Upon finding with sufficient certainty that the reference fingerprints of the given media stream match ad fingerprints of a replaceable ad, perhaps that a sequence of the reference fingerprints match a sequence of ad fingerprints at the start of the replaceable ad, the DAI server 206 could conclude that the ad represented by those ad fingerprints is present in the given media stream and could note from the reference-fingerprint data a timestamp of the ad.
Having detected the presence of a replaceable ad in the given media stream being distributed by the given media distributor 202, the DAI server 206 could then arrange for replacement of that ad in the given media stream. For instance, the DAI server 206 could engage in signaling with a given DAI engine 218 at the given media distributor 202 to note the presence of the replaceable ad and direct the given DAI engine 218 to replace the ad. And in response, the given DAI engine 218 could splice a replacement ad into the media stream in place of the replaceable ad, so that the media stream being distributed by the given media distributor 202 would carry the replacement ad in place of the replaceable ad. In practice, for instance, the given DAI engine 218 could obtain the replacement ad from the replacement-ad server, and the replacement ad might be targeted to a local market or customer base of the given media distributor 202.
This server-side DAI may require buffering of the media stream at the given media distributor 202 for a period of time sufficient to allow generation of the reference fingerprints representing frames of the media stream, matching of the generated reference fingerprints with the ad fingerprints, and processing of the ad replacement.
To carry out client-side DAI as discussed above, on the other hand, the DAI engine 220 at given media client 204 could interwork with the DAI server 204. In practice, for instance, this process could first involve identifying the media stream that the media client 204 is processing for presentation and could then involve the DAI server 206 performing processing as in the server-side implementation to detect a replaceable ad in that media stream. And the process could then involve the DAI server 206 directing the media client 204 to replace that ad with a replacement ad and the DAI engine 220 accordingly carrying out the ad replacement.
Identifying the media stream that the media client 204 is processing for presentation could take various forms.

> **Data shown**:
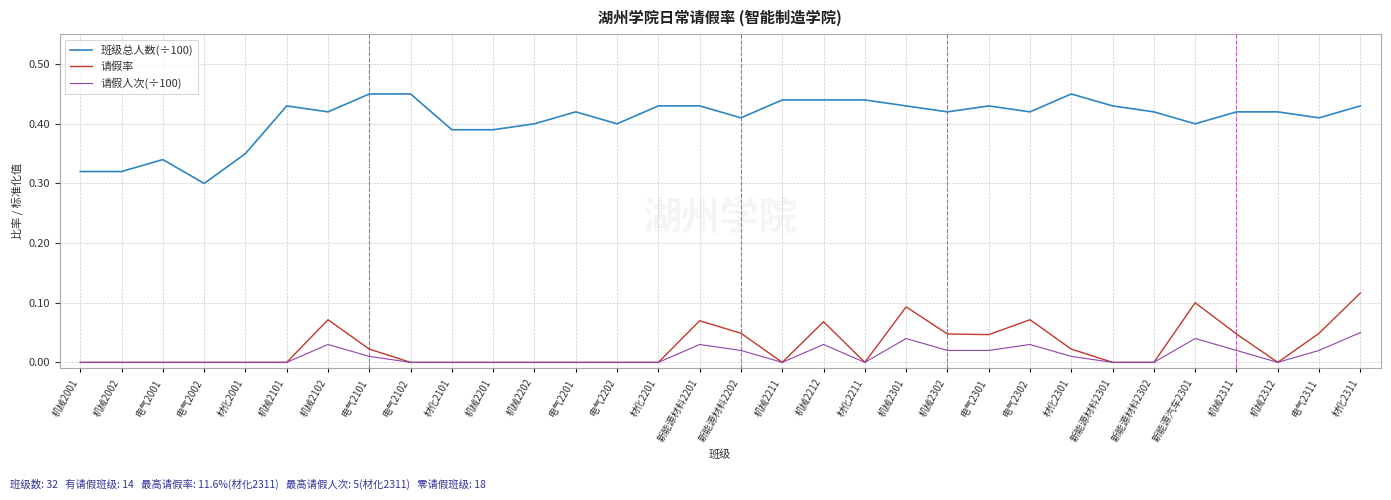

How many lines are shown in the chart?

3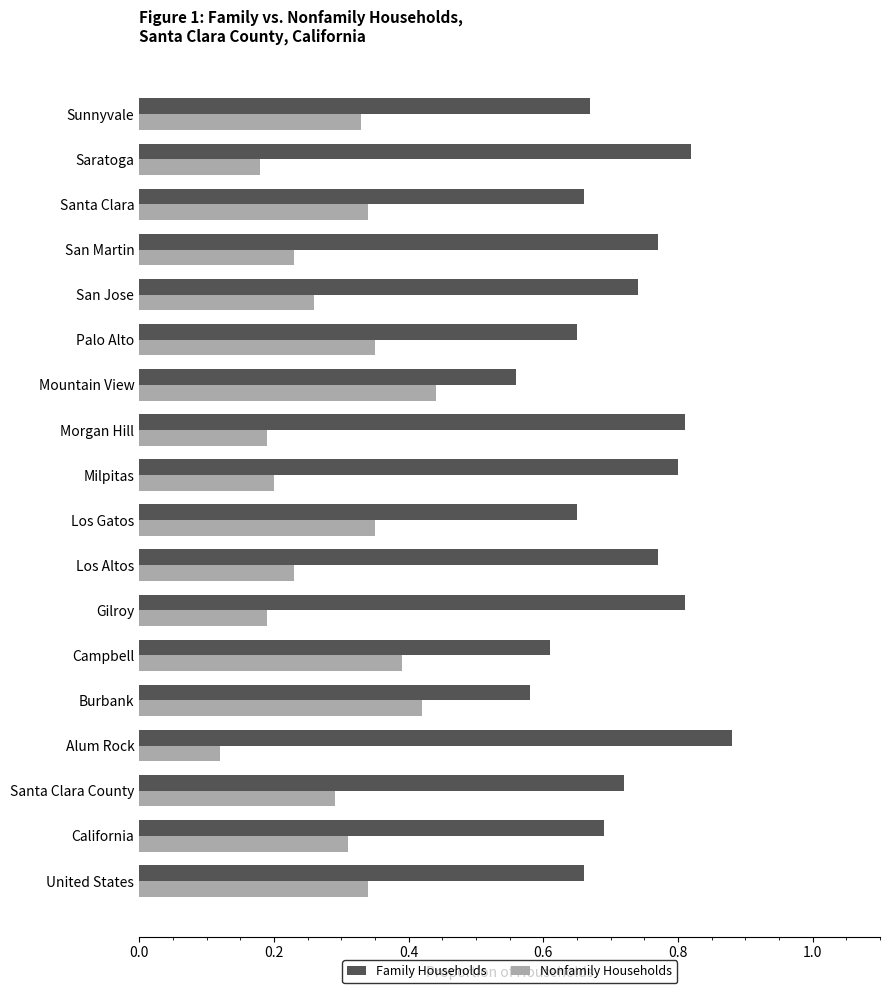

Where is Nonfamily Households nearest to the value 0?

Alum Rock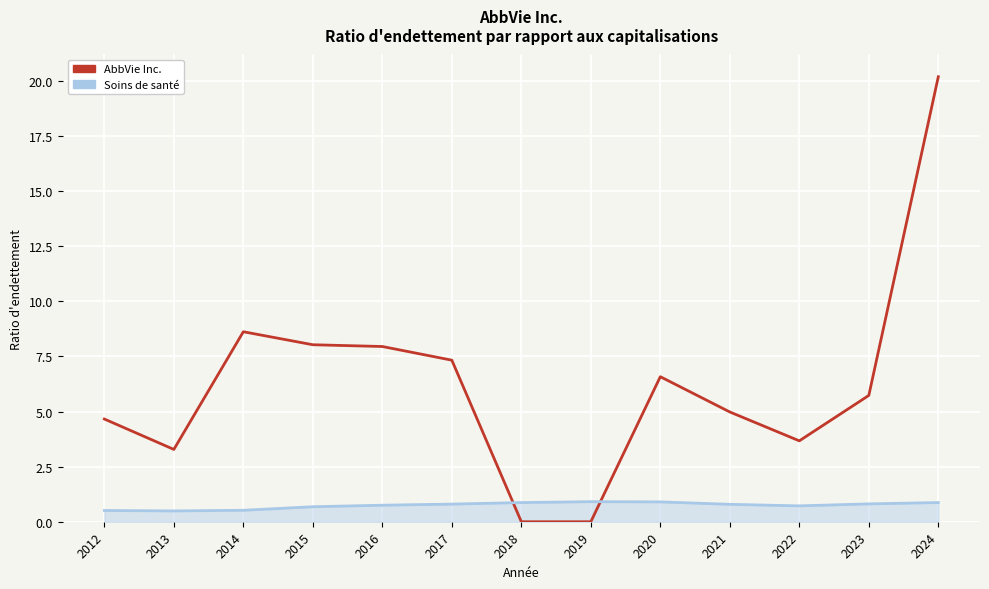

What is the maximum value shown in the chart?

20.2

> **Problem 1**:
According to the passage on dynamic ad insertion, what might server-side ad replacement require at the given media distributor?
> **Problem 2**:
Proceed with the passage on dynamic ad insertion, starting after its final sentence.

> **Exercise response 1**:
It may require buffering of the media stream for long enough to generate reference fingerprints, match them with the ad fingerprints, and process the ad replacement.

> **Exercise response 2**:
For instance, the media client's DAI engine 220 may gain direct knowledge of the identity of the media stream that the media client 204 is processing for presentation, such as if the media client 204 is involved with selecting of that media stream to be presented, or by reading or otherwise ascertaining an identifier of the media stream from in-band data in the media stream or in a transport stream that carries the media stream. And the DAI engine 220 could then transmit that determined identity to the DAI server 206.
Alternatively, if the DAI engine 220 does not have knowledge of the identity of the media stream that the media client 204 is processing for presentation (e.g., if the media client is a TV that is merely receiving a media stream to be rendered, without an included identifier of the media stream), the DAI server 206 could engage in fingerprint-based processing to identify the media stream. For instance, as the media client 204 processes (e.g., receives, transcodes, renders, outputs, or otherwise processes) the media stream for presentation, the query-fingerprint-generation engine 222 could regularly generate digital query fingerprints representing frames of the media stream and could regularly transmit the generated query fingerprints to the DAI server 206 for analysis. And the DAI server 206 could compare those query fingerprints with reference fingerprints in the reference-fingerprint database 210 to find a match, which would indicate that the media stream represented by the matching reference fingerprints is the media stream being processed by the media client 204 for presentation.
Still alternatively, in a scenario where the media client 204 is receiving the media stream from a virtual-MVPD or other entity that has knowledge of the identity of the media stream being received by the media client 204, that virtual-MVPD or other entity could transmit an identity of that media stream to the DAI server 206, with an indication that the media client 204 is processing that media stream for presentation.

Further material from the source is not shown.